* [EXTRACTED TEXT]
━━━━━━━━━━━━━━━━━━━━━━━━━━━━━━
Mike Richardson turns the R&D spotlight on HiLiTe, a project aimed at developing an end-to-end process for the manufacture of high volume and low cost lightweight structural components for the automotive industry.

Lightweight structural composite design and manufacturing specialist, Far-UK, has been leading a project looking at an affordable composite high-volume manufacturing route for automotive structures.

Funded by Innovate UK, the three-year research project entitled High-volume Lightweight Technologies for vehicle structures (HiLiTe) is part of the Collaborative Research and Development (CR&D) programme: Low Carbon Vehicles, Integrated Delivery Platform Competition 9 (IDP9). The £3 million project aims to develop a novel end-to-end process for manufacturing high-volume and low-cost lightweight structural components for the automotive industry.

As part of the project consortium, TATA Motors European Technical Centre (TMETC), representing a major international automotive OEM has provided the technical design specification for a structural component concept as a case study. The approach meant developing a composite version of the automotive part focusing on design optimisation, effective selection of material and efficient process definition.
━━━━━━━━━━━━━━━━━━━━━━━━━━━━━━
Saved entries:
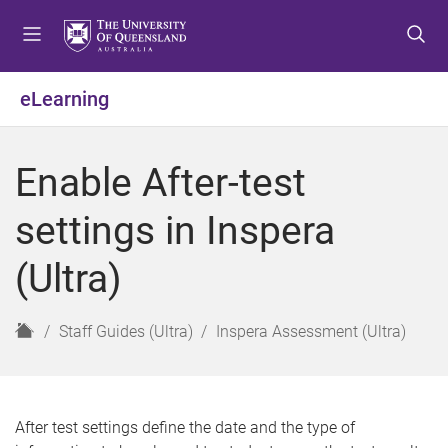
S
S
S
k
k
k
i
i
i
p
p
p
eLearning
t
t
t
o
o
o
m
c
f
Enable After-test
e
o
o
n
n
o
settings in Inspera
u
t
t
e
e
(Ultra)
n
r
t
H
Staff Guides (Ultra)
Inspera Assessment (Ultra)
o
m
e
After test settings define the date and the type of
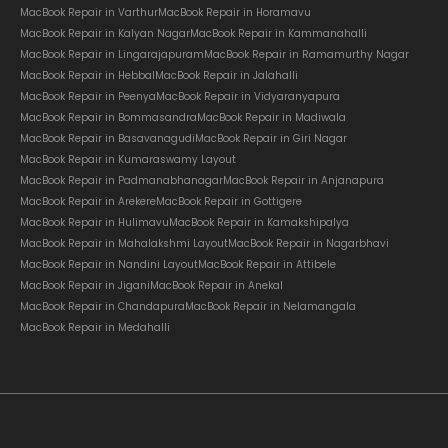
MacBook Repair in Varthur
MacBook Repair in Horamavu
MacBook Repair in Kalyan Nagar
MacBook Repair in Kammanahalli
MacBook Repair in Lingarajapuram
MacBook Repair in Ramamurthy Nagar
MacBook Repair in Hebbal
MacBook Repair in Jalahalli
MacBook Repair in Peenya
MacBook Repair in Vidyaranyapura
MacBook Repair in Bommasandra
MacBook Repair in Madiwala
MacBook Repair in Basavanagudi
MacBook Repair in Giri Nagar
MacBook Repair in Kumaraswamy Layout
MacBook Repair in Padmanabhanagar
MacBook Repair in Anjanapura
MacBook Repair in Arekere
MacBook Repair in Gottigere
MacBook Repair in Hulimavu
MacBook Repair in Kamakshipalya
MacBook Repair in Mahalakshmi Layout
MacBook Repair in Nagarbhavi
MacBook Repair in Nandini Layout
MacBook Repair in Attibele
MacBook Repair in Jigani
MacBook Repair in Anekal
MacBook Repair in Chandapura
MacBook Repair in Nelamangala
MacBook Repair in Medahalli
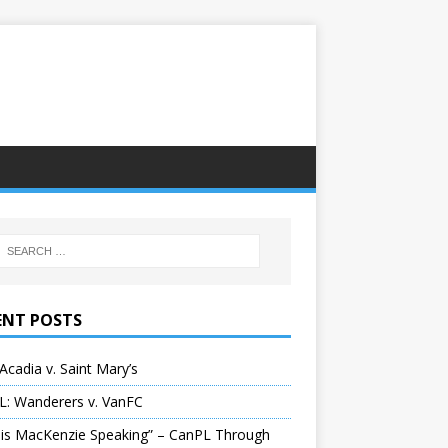
ENT POSTS
Acadia v. Saint Mary’s
L: Wanderers v. VanFC
 is MacKenzie Speaking” – CanPL Through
━━━━━━━━━━━━━━━━━━━━━━━━━━━━━━
* [TASK REQUIREMENTS]
A) From the HiLiTe article, extract the stretch from "Lightweight structural composite" through "for automotive structures.".
B) According to the HiLiTe article, what organization funds the project?
The records were taken from a different source than the text.

* [RESULTS FOR EACH TASK]
A)
Lightweight structural composite design and manufacturing specialist, Far-UK, has been leading a project looking at an affordable composite high-volume manufacturing route for automotive structures.

B) Innovate UK